Viver para sempre nunca esteve entre os meus planos. Prefiro um prazo de validade mais curto, sem o qual a vida se torna um bocejo interminável. Não logo, claro. Passados cem ou 200 anos. Ou 300, talvez.
Chega um dia, como na peça de Karel Capek, em que tudo já foi visto, dito e experimentado. A vida perdeu urgência porque só pode existir urgência —para amar, para criar, viajar, perder países— quando sabemos que não existe todo o tempo do mundo.
Sem essa urgência, nosso desinteresse é do tamanho da nossa eternidade. E sem uma porta de saída para acabarmos com a agonia.
Há quem discorde: o pessoal do Vale do Silício. Leio no jornal Daily Telegraph que os bilionários da região adoram certos coquetéis para prolongar a vitalidade do corpo. Injeções de células-tronco, transfusões de sangue jovem, câmaras hiperbáricas para dormir com o oxigênio mais puro.
Raciocínio dos bilionários: chegar aos 150 ou aos 200 (por enquanto), só em bom estado.
Concordo. De que vale ter uma idade de Matusalém quando o corpo não acompanha os aniversários?
Jonathan Swift, nas suas "Viagens de Gulliver", deixou-nos a descrição mais bárbara dessa ousadia ao narrar o destino dos Struldbrugg. Eles são imortais, sim, mas essa imortalidade não vem com a juventude. Quem quer esse destino? Quem deseja um envelhecimento sem fim? Ninguém.
Embora, aqui entre nós, o destino dos bilionários do Vale do Silício não me pareça melhor. Ainda que cheguem aos 150 ou aos 200 anos, confesso o meu cansaço ao ler as terapias a que se entregam. O tempo que eles perdem com injeções e transfusões de sangue daria, no mínimo, para que vivessem plenamente uma vida normal. Já os imagino, no leito derradeiro, arrependidos por todas as horas que desperdiçaram na clínica, cobiçando o sangue jovem como vampiros de cinema.
Sem falar de outros métodos radicais, que podem trazer consequências indesejáveis. Como a criogenização, um processo com bastante demanda.
Tudo funciona como no "Percevejo" de Maiakóvski: o cidadão é congelado na hora da morte e depois acorda em 2145, quando existe uma cura para a doença que o matou em 2052.
Segundo parece, Paris Hilton já reservou o seu lugar na geladeira. O que significa que uma pessoa investe na longevidade e, em meados do século 22, tem a desagradável surpresa de reencontrar Paris Hilton em plena atividade. Ninguém merece.
Mas a longevidade tem outros riscos que os centenários de hoje conhecem bem. Na mesma reportagem, encontramos Ethel Caterham, uma inglesa que não precisou do Vale do Silício para chegar aos 112 anos. Sobreviveu a tudo: guerras, crises, reinados. Mas também ao marido e às duas filhas.
Sobreviver ao marido pode ser uma benesse, concedo, e não excluo que a ciência possa ter aqui uma palavra importante: quem perdeu anos com um cretino qualquer deveria ser indenizado em tratamentos de longevidade que repusessem os anos desperdiçados.

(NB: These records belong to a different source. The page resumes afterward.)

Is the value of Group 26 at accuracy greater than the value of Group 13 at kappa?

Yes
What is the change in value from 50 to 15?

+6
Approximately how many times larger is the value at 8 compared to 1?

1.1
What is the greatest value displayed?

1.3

Mas sobreviver aos filhos não é propriamente uma benesse. É talvez um pesadelo tornado realidade.
Eis o ponto: nas discussões sobre o prolongamento da vida, tudo é visto de uma perspetiva individual, como se o estado do corpo encerrasse o debate. Ou, então, como se o indivíduo existisse sem a sua circunstância —uma existência abstrata, que paira no éter sem ligações substanciais a algo, ou a alguém.

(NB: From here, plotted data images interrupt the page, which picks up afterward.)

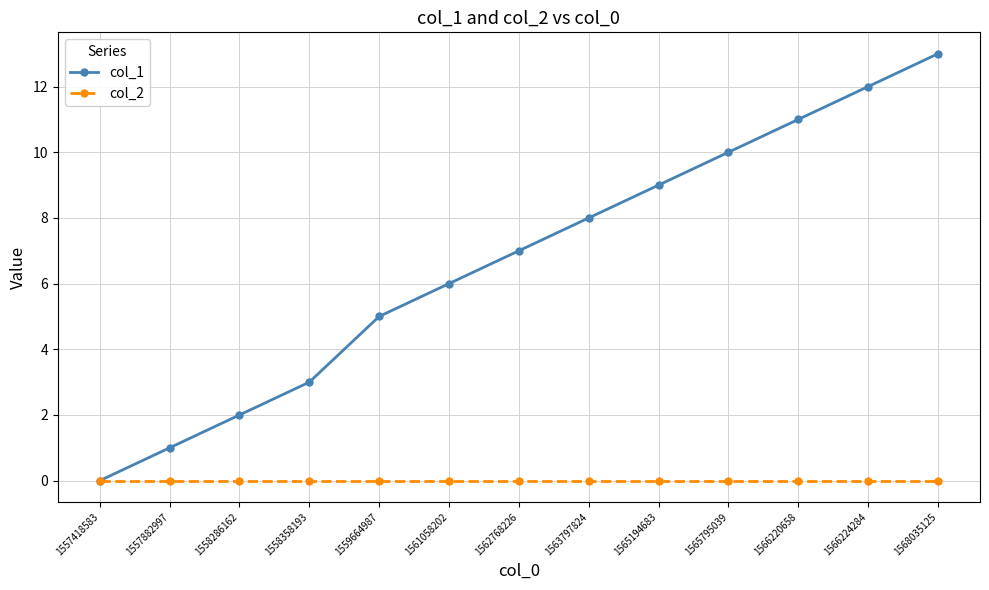

List the series in order of their overall mean, highest first.

col_1, col_2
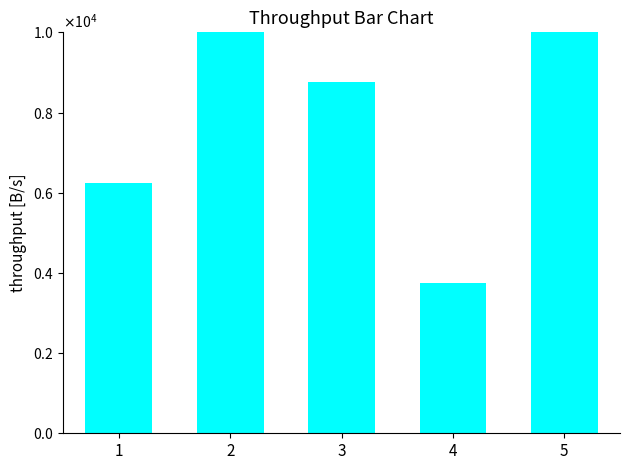

What is the value of the 4th bar from the left?

3750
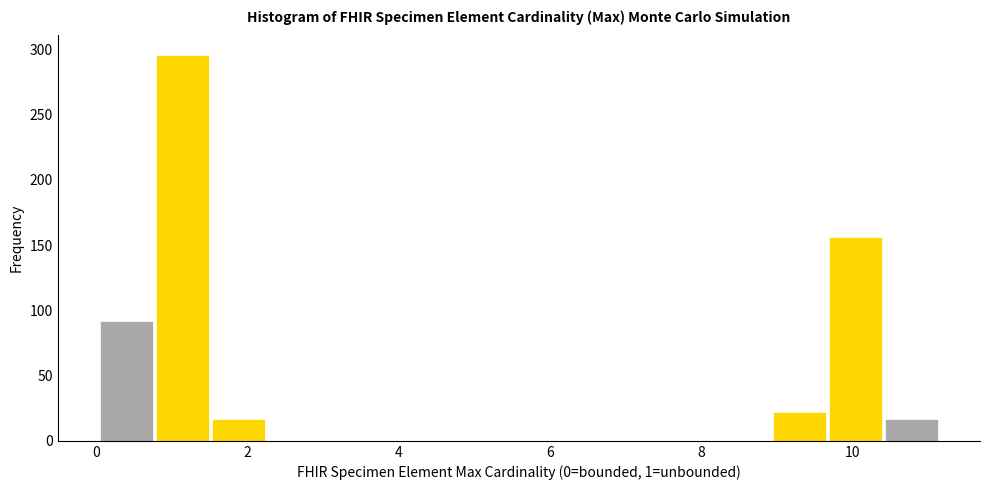

Read against the x-axis, roughly where is the centre of the tallest bar?

1.2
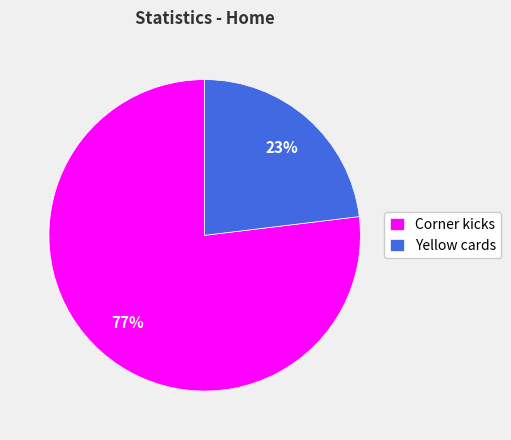

To the nearest percent, what portion does Yellow cards represent?

23%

Mas os indivíduos precisam de outros indivíduos. E, entre esses, precisam dos seus indivíduos. Uma longevidade que não seja democrática é uma condenação à solidão.
De que vale conhecermos novos mundos quando perdemos o único mundo que nos tornou reconhecidamente humanos?
Viver até aos 150 ou 200, tudo bem, desde que eu possa levar alguma bagagem. Velhos amigos. Amores presentes. Irmãos, filhos e netos. De que vale matar a morte quando não podemos matar saudades?
Se pedirem muito, também levo a Paris Hilton. Pensando bem, sou como ela, filho deste tempo feito de ruído, superficialidade e loucura.
Porque o pior que me poderia acontecer era chegar a um futuro estranho e concluir, parafraseando um narrador de Dickens, que o passado, afinal, era o pior dos mundos e o melhor dos mundos.